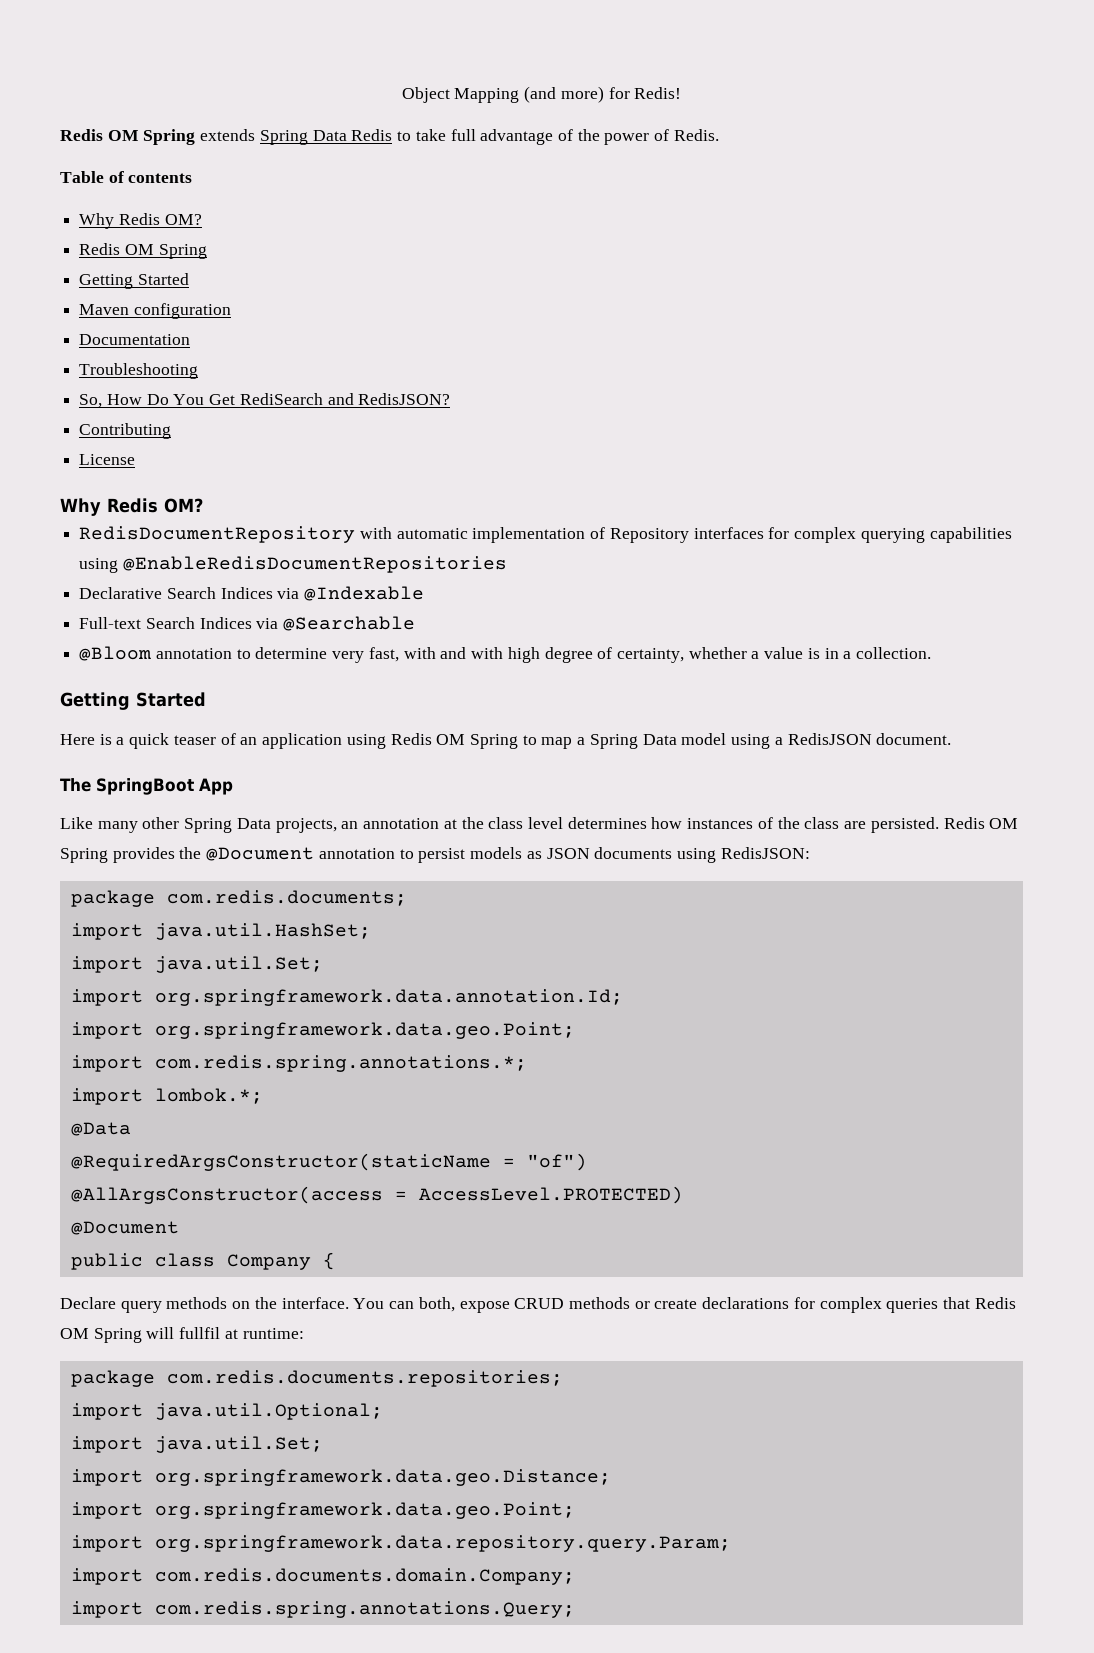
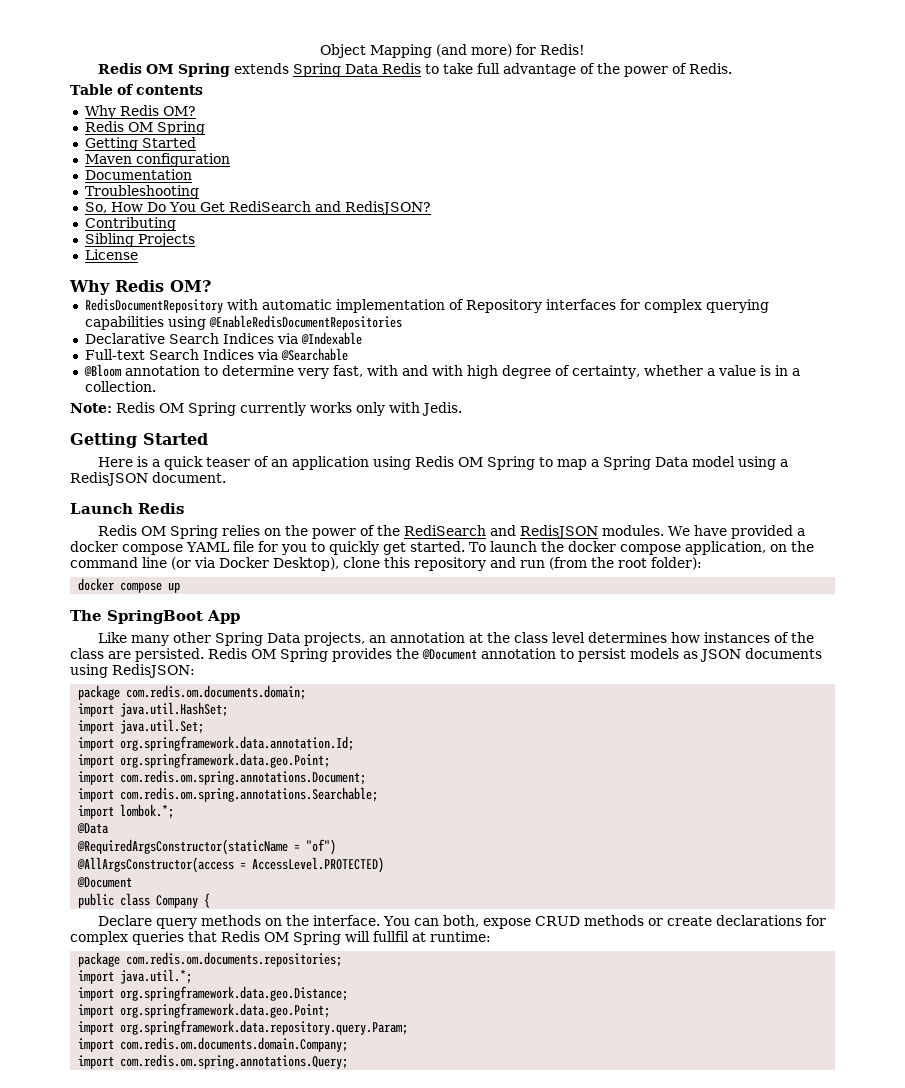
(172, 431) none -> [84,233,195,247] // Sibling Projects
(932, 653) none -> [70,402,462,416] // Note: Redis OM Spring currently works only with Jedis.
(952, 739) none -> [70,503,184,514] [98,525,806,539] [70,541,814,555] [70,557,702,571] [78,578,181,593] // Launch Redis // Redis OM Spring relies on the power of the RediSearch and RedisJSON modules. We have provided a docker compose YAML file for you to quickly get started. To launch the docker compose application, on the command line (or via Docker Desktop), clone this repository and run (from the root folder): // docker compose up
[166,890,407,906] com.redis.documents; -> [126,685,307,700] com.redis.om.documents.domain;
[154,1055,527,1072] com.redis.spring.annotations.*; -> [120,770,367,785] [78,787,379,802] com.redis.om.spring.annotations.Document; // import com.redis.om.spring.annotations.Searchable;
[166,1370,563,1387] [70,1403,383,1420] [70,1436,323,1453] com.redis.documents.repositories; // import java.util.Optional; // import java.util.Set; -> [126,952,343,967] [78,969,193,984] com.redis.om.documents.repositories; // import java.util.*;
[154,1568,575,1585] [70,1601,575,1618] com.redis.documents.domain.Company; // import com.redis.spring.annotations.Query; -> [120,1037,349,1052] [78,1054,349,1069] com.redis.om.documents.domain.Company; // import com.redis.om.spring.annotations.Query;

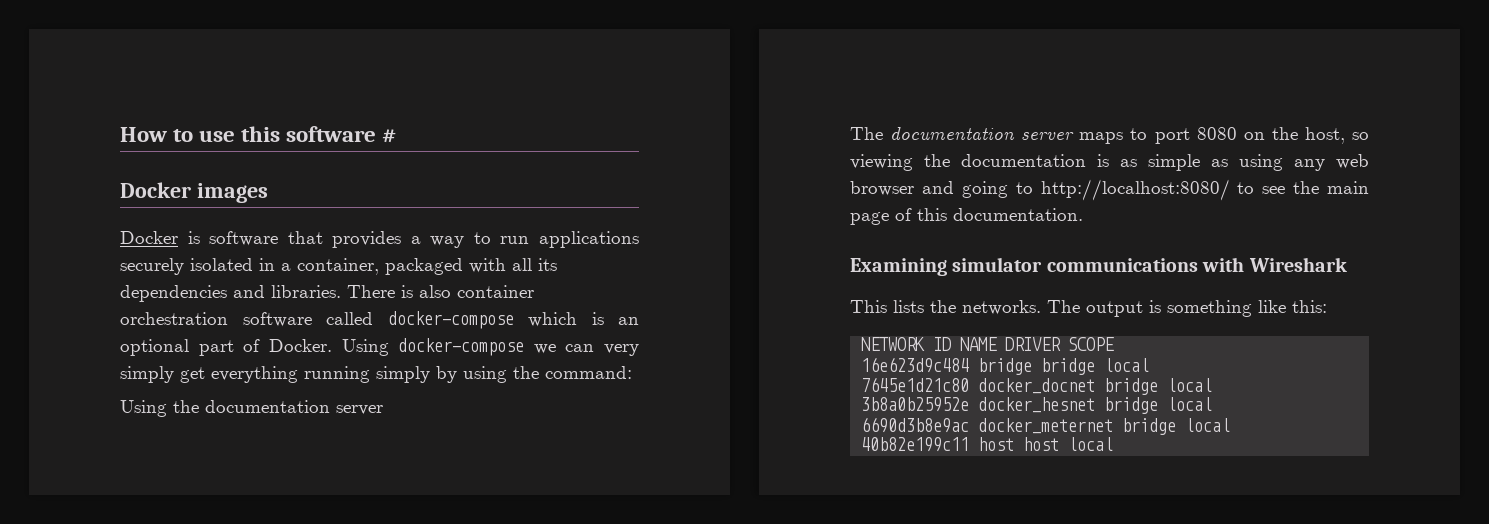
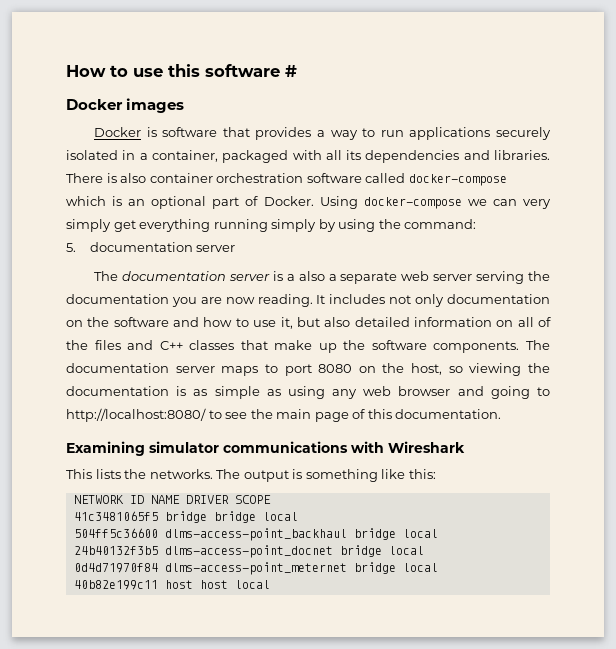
[120,400,199,417] Using the -> [66,243,76,252] 5.
(1075, 136) none -> [272,271,550,284] [66,294,551,307] [66,317,551,329] [66,340,550,353] [66,363,215,373] is a also a separate web server serving the documentation you are now reading. It includes not only documentation on the software and how to use it, but also detailed information on all of the files and C++ classes that make up the software components. The documentation server
[861,357,970,373] 16e623d9c484 -> [73,511,158,521] 41c3481065f5
[861,377,1213,395] [861,397,1213,414] [861,417,1114,434] 7645e1d21c80 docker_docnet bridge local // 3b8a0b25952e docker_hesnet bridge local // 6690d3b8e9ac docker_meternet -> [73,528,438,541] [73,545,424,558] [73,562,347,575] 504ff5c36600 dlms-access-point_backhaul bridge local // 24b40132f3b5 dlms-access-point_docnet bridge local // 0d4d71970f84 dlms-access-point_meternet

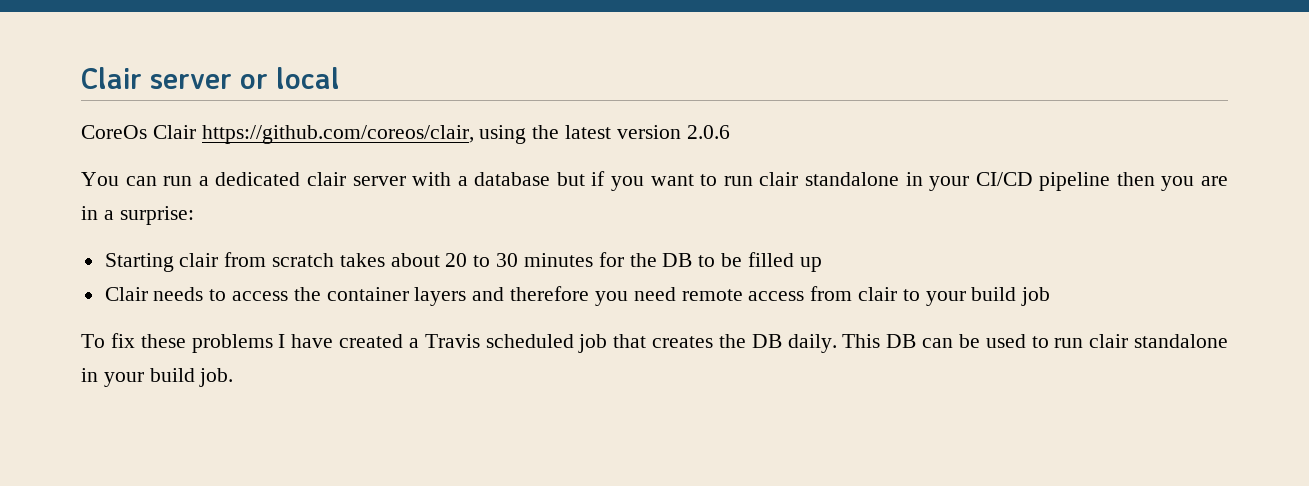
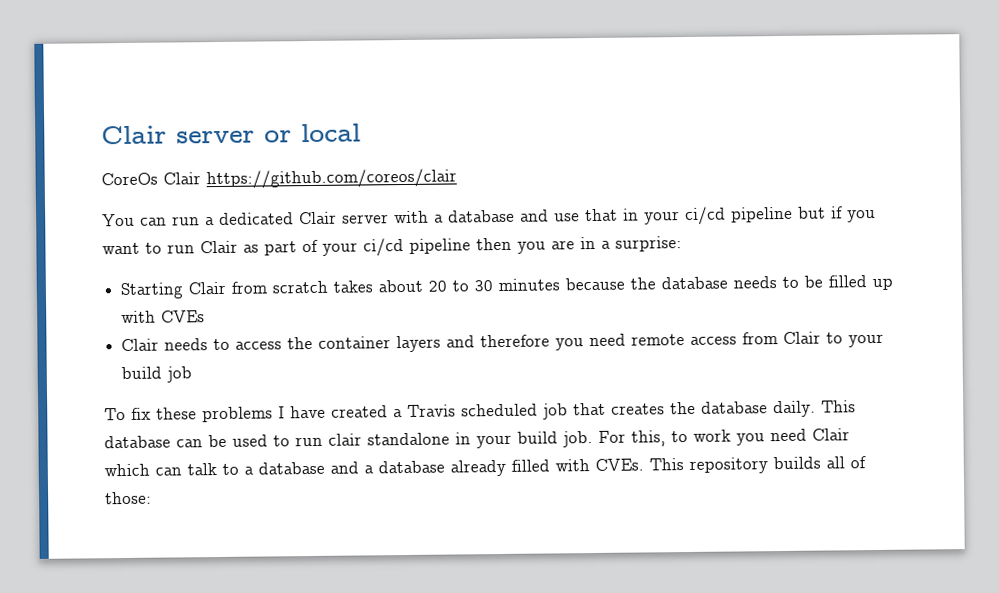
[201,125,730,144] https://github.com/coreos/clair, using the latest version 2.0.6 -> [206,168,457,190] https://github.com/coreos/clair
[306,172,346,186] clair -> [299,211,337,225] Clair
(551, 179) none -> [520,206,793,226] and use that in your ci/cd pipeline
[759,172,1033,191] clair standalone in your CI/CD -> [200,238,404,257] Clair as part of your ci/cd
[179,253,219,267] clair -> [188,281,227,295] Clair
[598,252,693,267] for the DB -> [565,276,778,291] because the database needs
(822, 264) none -> [121,310,206,324] with CVEs
[857,287,897,301] clair -> [783,331,822,344] Clair
[751,334,782,348] DB -> [701,401,768,414] database
[886,334,917,348] DB -> [104,435,171,449] database
(234, 377) none -> [598,428,850,447] [104,456,866,477] [105,491,152,505] For this, to work you need Clair which can talk to a database and a database already filled with CVEs. This repository builds all of those:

### Task to complete
Beginning with the line that holds "[857,287,897,301] clair ->" and ending with the last line of the listing, output every line exactly. Leave out everything else.

### Exercise solution
[857,287,897,301] clair -> [783,331,822,344] Clair
[751,334,782,348] DB -> [701,401,768,414] database
[886,334,917,348] DB -> [104,435,171,449] database
(234, 377) none -> [598,428,850,447] [104,456,866,477] [105,491,152,505] For this, to work you need Clair which can talk to a database and a database already filled with CVEs. This repository builds all of those:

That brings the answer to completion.